Sie alle lachten herzlich, verteidigten ihr Heimatland und schickten keinen ihrer Clanmitglieder zum Militärdienst.
Ausnahmslos wurden diese unaufgeklärten Völker von der Geheimorganisation des Kaiserreichs in weniger als drei Tagen in einem Buch zusammengefasst und umgehend an den Xianyang-Palast, an Seine Majestät den Kaiser, gesandt.
Blickt man über die riesige Welt Chinas, so bahnt sich unter der Oberfläche der leidenschaftlichen Reaktionen und Begeisterung aller Völker langsam eine subtile, eigentümliche Bedeutung an.
…※※※
„Eintausendeinhunderteinundzwanzig Völker und mehr als siebenhundert Familien und Sekten.“
„Es scheint, dass diese Völker und Kräfte noch nicht ausreichend aufgeklärt sind.“
Im Inneren des Xianyang-Palastes!
Als Ying Ji die Liste der ungehorsamen Völker und Streitkräfte sah, die vom Luo-Netz entsandt worden waren, klopfte er auf den Tisch, und ein tiefgründiges und unergründliches Lächeln erschien auf seinen Lippen.
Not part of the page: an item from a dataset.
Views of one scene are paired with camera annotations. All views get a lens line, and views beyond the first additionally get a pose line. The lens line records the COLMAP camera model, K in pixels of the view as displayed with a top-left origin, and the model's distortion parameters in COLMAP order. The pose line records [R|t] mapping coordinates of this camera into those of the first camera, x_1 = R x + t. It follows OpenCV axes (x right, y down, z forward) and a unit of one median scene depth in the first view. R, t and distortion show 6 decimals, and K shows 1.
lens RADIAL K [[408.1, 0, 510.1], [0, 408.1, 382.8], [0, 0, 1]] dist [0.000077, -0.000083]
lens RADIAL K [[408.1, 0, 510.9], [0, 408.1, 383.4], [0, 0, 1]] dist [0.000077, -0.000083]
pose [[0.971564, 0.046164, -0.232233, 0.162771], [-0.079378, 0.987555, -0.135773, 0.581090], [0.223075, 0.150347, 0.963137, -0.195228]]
Als Zhao Gao dies sah, empfand er Mitleid mit diesen unwissenden und undankbaren ethnischen Gruppen.
Als vertrauter Berater Seiner Majestät des Kaisers wusste er, dass Seine Majestät bereits verärgert war.
Es war zwar keine offene Wut, aber es reichte aus, um diesen über 1800 ethnischen Gruppierungen ordentlich Paroli zu bieten.
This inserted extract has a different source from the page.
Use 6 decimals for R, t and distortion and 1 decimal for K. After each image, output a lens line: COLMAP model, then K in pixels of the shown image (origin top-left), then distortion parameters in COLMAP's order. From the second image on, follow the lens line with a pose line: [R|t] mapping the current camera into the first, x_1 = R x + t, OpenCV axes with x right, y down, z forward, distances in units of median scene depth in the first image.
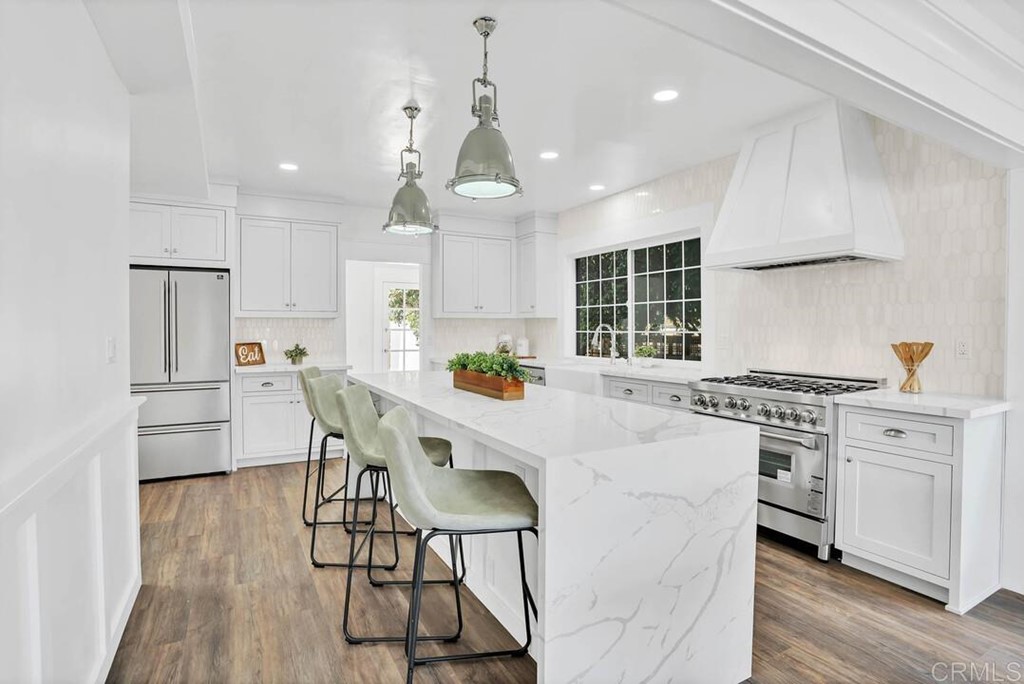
lens RADIAL K [[512.5, 0, 510.0], [0, 512.5, 338.6], [0, 0, 1]] dist [-0.077554, 0.034069]
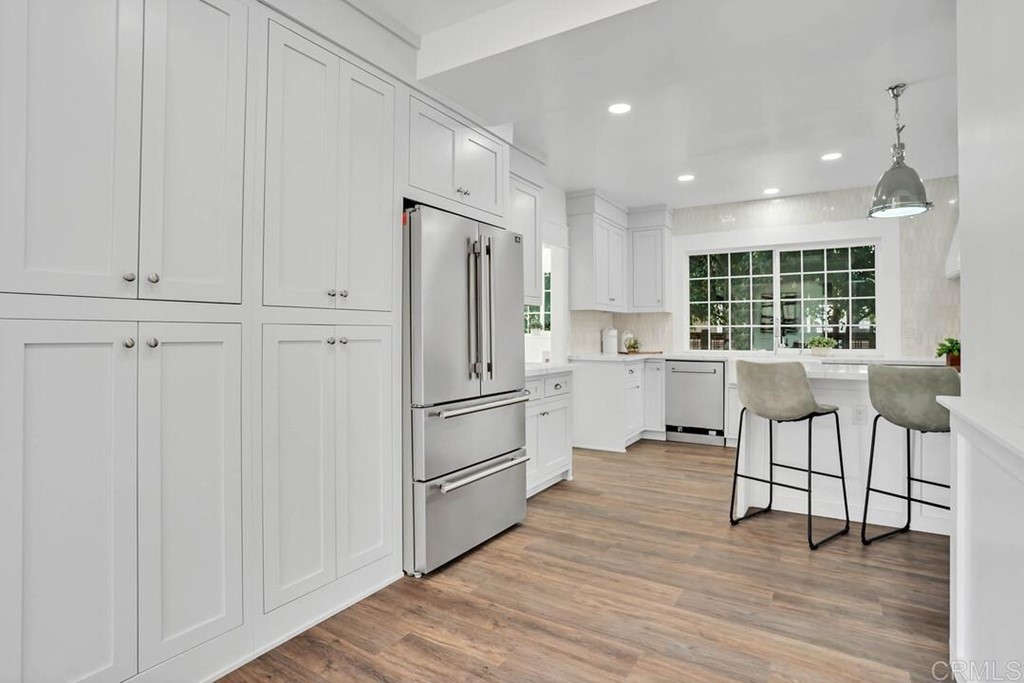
lens RADIAL K [[512.5, 0, 510.0], [0, 512.5, 338.1], [0, 0, 1]] dist [-0.077554, 0.034069]
pose [[0.878333, -0.005167, 0.478022, -0.980886], [0.010172, 0.999917, -0.007881, 0.019469], [-0.477941, 0.011785, 0.878313, 0.408983]]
Kapitel 1284 Zwölftausend Staaten
„Innerhalb von einhundert Jahren darf es diesen mehr als 1.800 ethnischen Gruppen nicht gestattet werden, sich wesentlich zu entwickeln.“
„Sollte es außerdem zu einem größeren Krieg kommen, werden wir zuerst Truppen aus diesen über 1.800 Angehörigen verschiedener Bevölkerungsgruppen einberufen.“
„Wenn andere Rassen 10.000 beisteuern, müssen die oben genannten Rassen 50.000 beisteuern und so weiter. Es kann nur mehr sein, nicht weniger.“
„Sie haben sich einen enormen Vorteil verschafft, aber am Ende wollen sie keinen Preis dafür zahlen und glauben naiverweise, dass das Imperium sie nicht zur Rechenschaft ziehen wird. Sie sind unglaublich dumm.“
Nach kurzem Überlegen sprach Ying Ji zu Zhao Gao, der die Bedeutung Seiner Majestät sofort verstand, sich verbeugte und sagte:
„Eure Majestät, seien Sie versichert, dass ich die Militär- und Verwaltungsbeamten jedes Staates, jeder Präfektur und jedes Kreises anweisen werde, Sanktionen und Unterdrückung gegen die auf Eurer Majestäts Liste aufgeführten rassischen Kräfte in allen Aspekten, einschließlich Wirtschaft, Kultur, Ressourcen und Karriereentwicklung, zu verhängen, um zu verhindern, dass sie innerhalb der nächsten hundert Jahre eine bedeutende Entwicklung erreichen.“
"Sollte es innerhalb der nächsten hundert Jahre zu einem Krieg kommen, werde ich alles in meiner Macht Stehende tun, um diese rassischen Kräfte an die vorderste Front zu drängen."